5 things you (probably) didn't know about CosmosDB

2019-06-10

CosmosDB

Azure, CosmosDB

The more I learn about CosmosDB the more I discover new things that are amazing about it… Today I learned something new (see 2. below) and I wanted to compile and share a list of things that I found interesting and maybe not common knowledge about CosmosDB.

1. Partition Key

If you worked on a more than basic CosmosDB implementation, you will know that the way you model your data has a tremendous effect on the performance you can get out of CosmosDB. and of course, one of the biggest challenges is choosing the right PartitionKey. Internally, CosmosDB will hash the values from your PartitionKey property and transparently use those values to create logical partitions that are essential in scalability and performance of your database.

What you probably didn’t know is that CosmosDB only reads the first 100 bytes of your PartitionKey value when performing the hash, which means if you have a very large partition key, you might end up with some unpredictable cases. To address this edge case, CosmosDB introduced support for large partition keys. You can opt into this features for new containers that you create.

2. Multi-API

You probably already heard about the Multi-API capability of CosmosDB already. It’s one of the signature features as it allows you to use CosmosDB for a variety of scenarios and be a good candidate for replacing a variety of other solutions like MongoDB, Cassandra, even the good old Table Storage account.

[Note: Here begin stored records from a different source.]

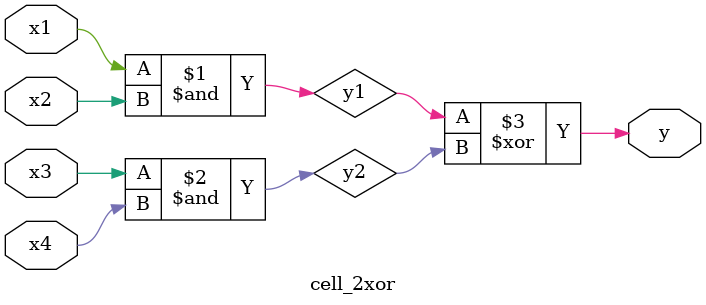
<source format=v>

`timescale 1ns/10ps
module cell_2xor(y,x1,x2,x3,x4);
  input x1,x2,x3,x4;
  output y;
  and (y1,x1,x2);
  and (y2,x3,x4);
  xor(y,y1,y2);
endmodule
</source>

What is less known is the fact that (in some cases) you can combine these APIs in a single instance of CosmosDB. One of the use-cases I’ve been using this feature with success is when using CosmosDB as a Graph database. Gremlin is the main API you use to manipulate the graph database but in some cases it is cumbersome and frankly not as performant as the plain SQL API. What CosmosDB allows you to do is create a Graph collection and use either Gremlin or SQL to manipulate the data. In my case, I’m doing all the inserts using the DocumentDB API, execute simple reads with the SQL API and complicated traversals using Gremlin to avoid multiple queries and joins.

3. Built in TTL

CosmosDB has a built-in capability of data expiry though a “ttl” property. You can set your TTL at a container lever or individually on the item level. For full details you can always refer to the docs

This feature, combined with the low latency guarantee makes CosmosDB a great fit for a cache database like Redis

4. Billing

Most know that CosmosDB is a fully managed product and performance and cost is measured in Request Units per second (RUs). Essentially you provision a certain amount of RUs and you pay for them regardless of how much you use.
You might also know that it’s really easy to programmatically increase or decrease your provisioned RUs for a very elastic and cost efficient experience.

However, what you might not know is that billing is measured hourly, and the way it’s done is you get billed for the highest number of RUs you had provisioned at any point during that hour.

5. Try for free

One of the biggest barriers for entry into CosmosDB was its cost. Even if it’s just $23/month for the smallest instance possible, it’s been sometimes hard to get started.

Many might now that you can use the CosmosDB emulator for testing locally and even run tests in Azure DevOps, but maybe you didn’t know that you can use CosmosDB free of charge for 30 days at a time.

The free offer gives you 30 days of CosmosDB usage with a maximum 25 containers and 10.000 RUs of throughput which should be enough to test even the most demanding situations.
At any time during the 30 days, or once the 30 days pass, you can delete the account and create a new one for another 30 days.

To access this account you will have to login with a MS account and you will get a new directory and subscription that only has access to this particular account, so it’s also really convenient to manage. It just doesn’t get better than this.